Once the hearing officer has made a recommendation, the director of the Division of Water Quality will have 90 days to decide whether to issue, modify or deny the permits, according to materials distributed at the hearing. Thursday, Aug. 17, is the final day for members of the public to submit written comments.
Numerous members of Laurel Valley Watch, a local nonprofit citizens’ group, turned out in opposition to the plant. “I was baptized in the creeks,” said Nina Fox-Holladay. “Now I am lucky enough to have three granddaughters who love to play in the creek. There are kids playing there every day.”
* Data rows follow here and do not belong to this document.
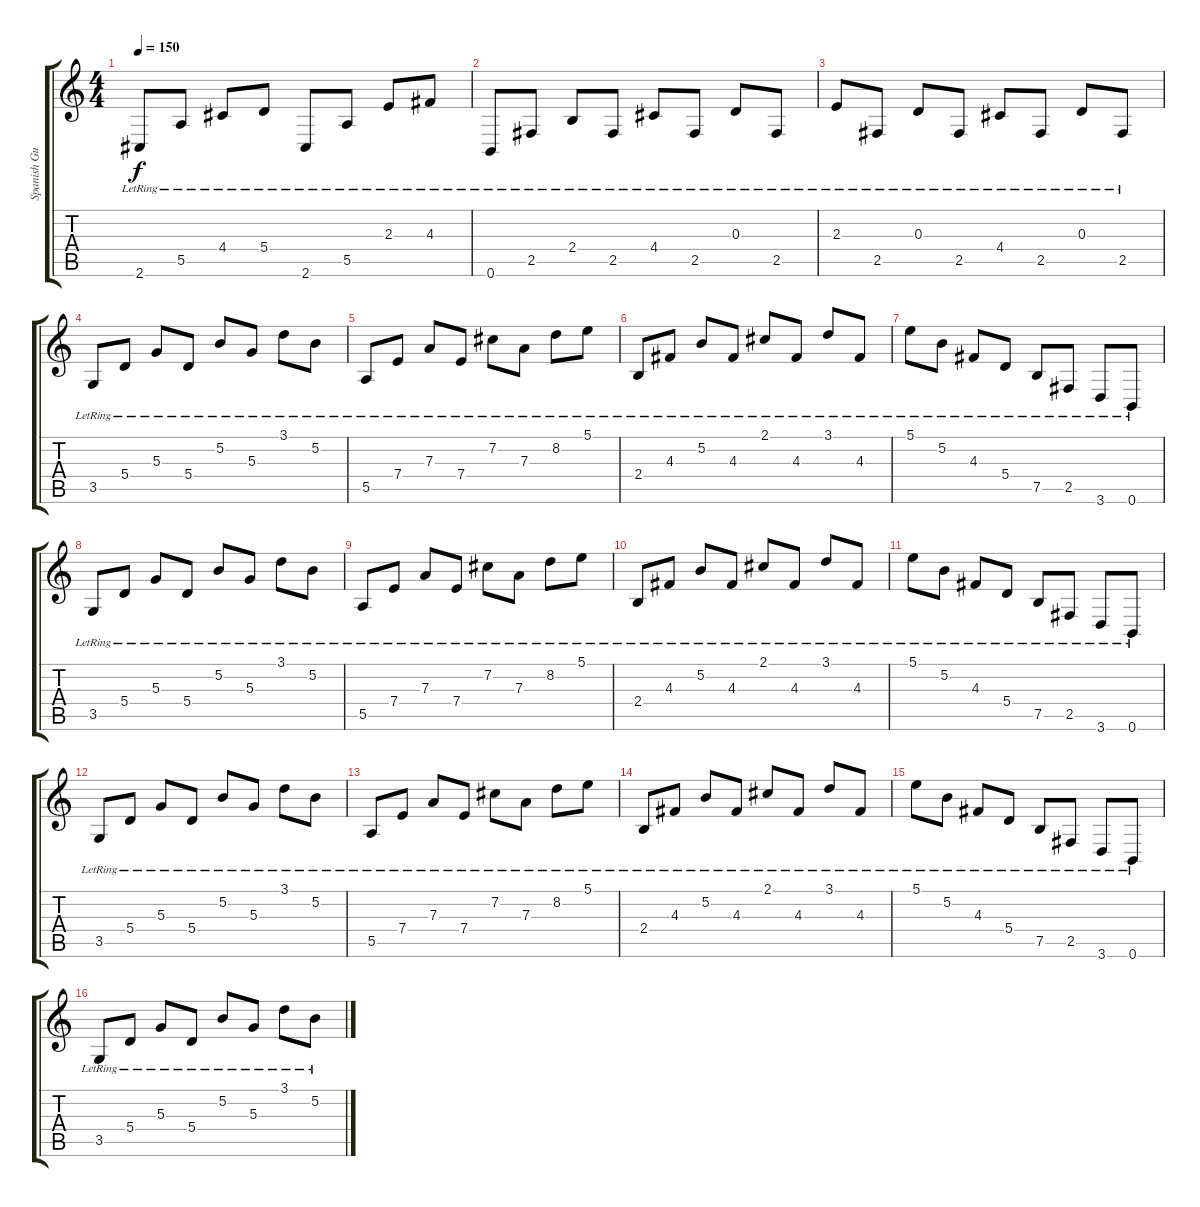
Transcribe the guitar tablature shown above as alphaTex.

\track ("Spanish Guitar 1" "Spanish Gu") {instrument acousticguitarsteel}
\staff {score tabs}
\tuning (B3 Gb3 D3 A2 E2 B1) {hide}
\ts (4 4)
\tempo 150
\clef g2
\ks c
2.6{lr}.8{dy f} 5.5{lr}.8 4.4{lr}.8 5.4{lr}.8 2.6{lr}.8 5.5{lr}.8 2.3{lr}.8 4.3{lr}.8 |
0.6{lr}.8 2.5{lr}.8 2.4{lr}.8 2.5{lr}.8 4.4{lr}.8 2.5{lr}.8 0.3{lr}.8 2.5{lr}.8 |
2.3{lr}.8 2.5{lr}.8 0.3{lr}.8 2.5{lr}.8 4.4{lr}.8 2.5{lr}.8 0.3{lr}.8 2.5{lr}.8 |
3.5{lr}.8 5.4{lr}.8 5.3{lr}.8 5.4{lr}.8 5.2{lr}.8 5.3{lr}.8 3.1{lr}.8 5.2{lr}.8 |
5.5{lr}.8 7.4{lr}.8 7.3{lr}.8 7.4{lr}.8 7.2{lr}.8 7.3{lr}.8 8.2{lr}.8 5.1{lr}.8 |
2.4{lr}.8 4.3{lr}.8 5.2{lr}.8 4.3{lr}.8 2.1{lr}.8 4.3{lr}.8 3.1{lr}.8 4.3{lr}.8 |
5.1{lr}.8 5.2{lr}.8 4.3{lr}.8 5.4{lr}.8 7.5{lr}.8 2.5{lr}.8 3.6{lr}.8 0.6{lr}.8 |
3.5{lr}.8 5.4{lr}.8 5.3{lr}.8 5.4{lr}.8 5.2{lr}.8 5.3{lr}.8 3.1{lr}.8 5.2{lr}.8 |
5.5{lr}.8 7.4{lr}.8 7.3{lr}.8 7.4{lr}.8 7.2{lr}.8 7.3{lr}.8 8.2{lr}.8 5.1{lr}.8 |
2.4{lr}.8 4.3{lr}.8 5.2{lr}.8 4.3{lr}.8 2.1{lr}.8 4.3{lr}.8 3.1{lr}.8 4.3{lr}.8 |
5.1{lr}.8 5.2{lr}.8 4.3{lr}.8 5.4{lr}.8 7.5{lr}.8 2.5{lr}.8 3.6{lr}.8 0.6{lr}.8 |
3.5{lr}.8 5.4{lr}.8 5.3{lr}.8 5.4{lr}.8 5.2{lr}.8 5.3{lr}.8 3.1{lr}.8 5.2{lr}.8 |
5.5{lr}.8 7.4{lr}.8 7.3{lr}.8 7.4{lr}.8 7.2{lr}.8 7.3{lr}.8 8.2{lr}.8 5.1{lr}.8 |
2.4{lr}.8 4.3{lr}.8 5.2{lr}.8 4.3{lr}.8 2.1{lr}.8 4.3{lr}.8 3.1{lr}.8 4.3{lr}.8 |
5.1{lr}.8 5.2{lr}.8 4.3{lr}.8 5.4{lr}.8 7.5{lr}.8 2.5{lr}.8 3.6{lr}.8 0.6{lr}.8 |
3.5{lr}.8 5.4{lr}.8 5.3{lr}.8 5.4{lr}.8 5.2{lr}.8 5.3{lr}.8 3.1{lr}.8 5.2{lr}.8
Many people said they didn’t believe it would be feasible for the tiny creek to support so much discharge. Bruce McTaggart, who said his background is in civil engineering and mathematics, appeared with a 13-foot measuring stick to demonstrate the creek’s width at the widest section he could find, and a Hula-Hoop to indicate how much water typically flows through it. “Can it stand the 300,000 gallons a day that they’re proposing?” he asked. “Personally, I don’t think so.”
Also represented at the hearing were two local nonprofits, the WNC Alliance and Clean Water for North Carolina. “The applicants for both of these permits have a bad track record of violations with the Division of Land Quality, Division of Water Quality, and the Madison County Health Department,” said Gracia O’Neill, outreach coordinator of Clean Water for North Carolina, at a press conference before the hearing.
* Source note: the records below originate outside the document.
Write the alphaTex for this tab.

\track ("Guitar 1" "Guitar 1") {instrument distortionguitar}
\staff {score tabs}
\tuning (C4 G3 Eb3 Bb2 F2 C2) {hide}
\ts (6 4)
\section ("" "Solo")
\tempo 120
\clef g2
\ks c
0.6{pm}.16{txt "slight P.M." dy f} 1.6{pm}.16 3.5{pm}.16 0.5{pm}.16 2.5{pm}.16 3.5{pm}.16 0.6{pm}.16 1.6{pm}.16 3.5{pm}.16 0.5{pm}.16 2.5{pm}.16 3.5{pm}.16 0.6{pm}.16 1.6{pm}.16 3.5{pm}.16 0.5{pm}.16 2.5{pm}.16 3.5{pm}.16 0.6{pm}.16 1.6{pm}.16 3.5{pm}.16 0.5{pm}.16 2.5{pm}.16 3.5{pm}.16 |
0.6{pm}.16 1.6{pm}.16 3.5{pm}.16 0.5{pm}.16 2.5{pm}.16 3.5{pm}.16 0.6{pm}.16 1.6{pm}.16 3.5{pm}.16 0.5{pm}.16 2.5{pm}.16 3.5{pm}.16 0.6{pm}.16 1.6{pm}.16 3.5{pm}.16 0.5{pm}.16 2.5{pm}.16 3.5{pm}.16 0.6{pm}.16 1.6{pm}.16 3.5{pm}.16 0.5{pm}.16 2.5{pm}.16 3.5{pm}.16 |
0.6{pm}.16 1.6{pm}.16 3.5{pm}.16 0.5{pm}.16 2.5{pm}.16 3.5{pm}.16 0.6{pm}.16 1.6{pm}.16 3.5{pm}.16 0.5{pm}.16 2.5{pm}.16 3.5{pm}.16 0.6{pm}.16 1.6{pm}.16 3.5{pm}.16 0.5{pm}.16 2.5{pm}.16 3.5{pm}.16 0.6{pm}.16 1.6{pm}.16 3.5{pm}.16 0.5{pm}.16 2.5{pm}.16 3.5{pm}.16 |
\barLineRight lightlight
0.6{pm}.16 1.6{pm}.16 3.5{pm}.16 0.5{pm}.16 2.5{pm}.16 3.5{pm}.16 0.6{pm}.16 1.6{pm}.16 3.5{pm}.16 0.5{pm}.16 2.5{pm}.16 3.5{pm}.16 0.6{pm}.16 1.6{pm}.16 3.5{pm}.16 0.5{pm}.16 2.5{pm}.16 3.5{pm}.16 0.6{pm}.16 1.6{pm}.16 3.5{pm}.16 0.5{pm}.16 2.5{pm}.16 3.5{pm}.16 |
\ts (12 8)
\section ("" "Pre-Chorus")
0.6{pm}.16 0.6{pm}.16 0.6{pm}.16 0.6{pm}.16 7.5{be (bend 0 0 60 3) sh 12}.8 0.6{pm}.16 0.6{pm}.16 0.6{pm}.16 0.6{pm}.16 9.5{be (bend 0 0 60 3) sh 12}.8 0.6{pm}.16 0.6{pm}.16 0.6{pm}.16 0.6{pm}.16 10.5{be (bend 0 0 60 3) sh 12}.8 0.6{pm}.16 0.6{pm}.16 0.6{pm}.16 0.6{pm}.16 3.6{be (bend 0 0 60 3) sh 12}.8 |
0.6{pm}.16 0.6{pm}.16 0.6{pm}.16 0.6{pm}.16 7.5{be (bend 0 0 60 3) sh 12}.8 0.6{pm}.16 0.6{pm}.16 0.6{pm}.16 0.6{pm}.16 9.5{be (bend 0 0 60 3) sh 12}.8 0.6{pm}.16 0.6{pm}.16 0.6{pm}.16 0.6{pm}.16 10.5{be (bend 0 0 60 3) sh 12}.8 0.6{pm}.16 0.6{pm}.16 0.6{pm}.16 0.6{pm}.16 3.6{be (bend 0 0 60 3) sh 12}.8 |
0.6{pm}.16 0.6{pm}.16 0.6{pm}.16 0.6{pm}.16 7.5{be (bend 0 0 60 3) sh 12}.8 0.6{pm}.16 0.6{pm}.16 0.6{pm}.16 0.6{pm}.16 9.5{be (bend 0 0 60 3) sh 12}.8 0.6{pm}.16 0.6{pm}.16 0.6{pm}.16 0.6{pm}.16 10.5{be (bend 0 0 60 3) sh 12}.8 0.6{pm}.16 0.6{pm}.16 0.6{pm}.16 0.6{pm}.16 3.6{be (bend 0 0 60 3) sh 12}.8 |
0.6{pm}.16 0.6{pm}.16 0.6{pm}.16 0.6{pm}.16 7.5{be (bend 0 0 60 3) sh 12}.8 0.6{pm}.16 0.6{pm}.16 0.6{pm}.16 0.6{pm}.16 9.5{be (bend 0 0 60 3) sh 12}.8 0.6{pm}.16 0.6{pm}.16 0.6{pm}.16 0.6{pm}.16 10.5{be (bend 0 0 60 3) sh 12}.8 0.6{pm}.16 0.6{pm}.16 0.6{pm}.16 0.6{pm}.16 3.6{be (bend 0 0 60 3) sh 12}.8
According to documents from the Department of Environment and Natural Resources, environmental nonprofits aren’t the only ones taking notice of the developers’ string of past violations. An April 7 DENR staff report states: “The existing restaurant/lodge is in violation of existing permits for multiple infractions as per Madison County Health Department and State Attorney Mable Bullock. The Breakaway Village, which proposes 340 units and expects to take half the flow capacity of the plant, is in violation of both NCDENR Land Quality and Division of Water Quality regulations.”
In a June 13 e-mail that hearing officer Steve Tedder sent to Roger Edwards in the Division of Water Quality’s Swannanoa office, Tedder said that he was aware of the developer’s unresolved health-code violations. “Why would I not infer that similar actions would occur regarding DWQ oversight?” the e-mail reads.
Steve Sloan, who serves on the Buncombe County Environmental Advisory Board, said during the hearing that he believes granting a permit for the Puncheon Fork plant would amount to delivering a “stinging salt to the wound” for Madison County. “As long as our mountain resources are viewed as a commodity, and as long as short-term economic gains trump long-term sustainability, my heart goes out to the citizens of this community,” said Sloan. “Personally, I’m astonished … that this permit is even being considered.”